El cerebro de Horacio está lleno
de basura, precisa una purga, un volcado, un barrido, necesita mandar a la
papelera viejos prejuicios, enquistados errores, hábitos inútiles de
negatividad, tics adquiridos a raíz de vivencias monótonas y reiterativas que le ponen muy difícil vislumbrar una salida,
aún más, abrigar la ilusa esperanza, de transitar por otros lugares.
A veces Horacio es grande y se
siente grande, se siente un poderoso cóndor que vuela alto, pero otras se siente tan pequeño y hundido
como coquina en la arena de la playa.
Su mente es una estancia que
alberga conocimientos inútiles memorizados lustros atrás, desechos de una ávida curiosidad, obstinaciones,
saldos, baratijas y algunos logros genuinos, con la impronta del carácter, como
los aquejados con el síndrome de Diógenes, acaparando basura y objetos
inservibles, recuerdos prescindibles, traumas no resueltos y sepultados,
obsesiones estúpidas.
Le falta frescura, objetividad, templanza, le sobran
pasión e idealismo, a veces hastiado, terriblemente cansado, se encierra y se
aísla de todo, otras resignado y extrañamente ilusionado, es capaz de espolear
los sueños de quienes raramente se acuerdan de ellos.

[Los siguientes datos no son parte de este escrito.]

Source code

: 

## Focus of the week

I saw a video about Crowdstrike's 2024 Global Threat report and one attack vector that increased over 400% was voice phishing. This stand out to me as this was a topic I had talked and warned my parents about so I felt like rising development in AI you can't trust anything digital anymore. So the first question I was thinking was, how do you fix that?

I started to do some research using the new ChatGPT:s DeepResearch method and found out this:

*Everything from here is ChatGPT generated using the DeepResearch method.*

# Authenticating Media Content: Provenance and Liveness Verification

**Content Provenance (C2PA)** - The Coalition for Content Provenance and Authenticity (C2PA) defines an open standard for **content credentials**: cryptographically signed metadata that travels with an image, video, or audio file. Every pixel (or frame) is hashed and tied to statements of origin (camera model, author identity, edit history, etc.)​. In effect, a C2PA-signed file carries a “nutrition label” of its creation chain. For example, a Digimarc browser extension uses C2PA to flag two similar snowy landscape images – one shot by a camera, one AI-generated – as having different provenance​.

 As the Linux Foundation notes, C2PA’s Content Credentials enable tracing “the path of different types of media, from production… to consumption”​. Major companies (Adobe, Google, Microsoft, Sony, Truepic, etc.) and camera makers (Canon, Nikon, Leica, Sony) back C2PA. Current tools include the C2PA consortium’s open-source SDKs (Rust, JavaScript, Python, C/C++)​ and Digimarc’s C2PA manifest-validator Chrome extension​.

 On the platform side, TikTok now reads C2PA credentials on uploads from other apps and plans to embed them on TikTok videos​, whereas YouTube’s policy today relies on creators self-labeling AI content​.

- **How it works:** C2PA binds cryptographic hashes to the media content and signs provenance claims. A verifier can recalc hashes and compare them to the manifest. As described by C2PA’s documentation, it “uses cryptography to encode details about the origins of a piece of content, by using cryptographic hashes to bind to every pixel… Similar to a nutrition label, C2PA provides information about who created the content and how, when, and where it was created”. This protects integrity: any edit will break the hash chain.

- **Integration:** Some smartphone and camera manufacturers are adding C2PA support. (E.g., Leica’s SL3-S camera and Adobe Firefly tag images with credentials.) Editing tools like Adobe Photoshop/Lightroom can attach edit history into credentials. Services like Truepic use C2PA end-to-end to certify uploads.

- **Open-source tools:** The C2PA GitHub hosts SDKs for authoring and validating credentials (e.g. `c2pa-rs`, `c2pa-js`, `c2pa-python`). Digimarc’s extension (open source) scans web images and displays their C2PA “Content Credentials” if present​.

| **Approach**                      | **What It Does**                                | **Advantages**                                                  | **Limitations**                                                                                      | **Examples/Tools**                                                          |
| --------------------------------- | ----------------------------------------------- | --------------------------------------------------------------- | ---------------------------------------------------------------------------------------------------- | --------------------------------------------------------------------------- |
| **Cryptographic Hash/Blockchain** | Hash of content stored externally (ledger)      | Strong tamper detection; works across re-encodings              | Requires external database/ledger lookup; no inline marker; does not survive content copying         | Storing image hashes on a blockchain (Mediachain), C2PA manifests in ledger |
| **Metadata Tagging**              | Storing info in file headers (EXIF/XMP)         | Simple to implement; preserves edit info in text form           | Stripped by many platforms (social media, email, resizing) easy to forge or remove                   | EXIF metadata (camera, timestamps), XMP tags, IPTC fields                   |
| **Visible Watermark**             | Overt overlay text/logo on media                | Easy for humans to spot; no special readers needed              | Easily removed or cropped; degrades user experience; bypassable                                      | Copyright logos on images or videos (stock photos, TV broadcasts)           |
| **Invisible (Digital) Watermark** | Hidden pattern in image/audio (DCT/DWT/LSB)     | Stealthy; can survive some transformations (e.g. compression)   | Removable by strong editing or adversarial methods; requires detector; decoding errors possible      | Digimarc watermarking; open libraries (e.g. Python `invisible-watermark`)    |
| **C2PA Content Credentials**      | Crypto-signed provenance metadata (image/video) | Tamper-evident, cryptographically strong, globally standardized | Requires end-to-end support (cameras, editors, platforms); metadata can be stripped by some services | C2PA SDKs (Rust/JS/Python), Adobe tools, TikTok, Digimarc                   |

Siente una enorme angustia en la
gestión de sus conocimientos y emociones.
Su cerebro parece acumular todo
lo malo, pero también todo lo bueno y se pasa el día haciendo equilibrios.
Trastea su viejo teléfono móvil de minúsculas teclas y no para de moverse sudoroso de un lado a otro mientras gesticula incansablemente con sus manos. Aumenta su angustia a la par
que su creatividad merma, las noches de insomnio, los días fulgurantes pasando, la vejez llegando, los problemas acechando, las livianas euforias, las asumidas derrotas.
Perdido como Robinson en una isla desierta, ya no quiere echarse a la mar, se
ha acomodado entre las palmeras y la dulce música del viento de una remota esperanza, silbando entre las hojas.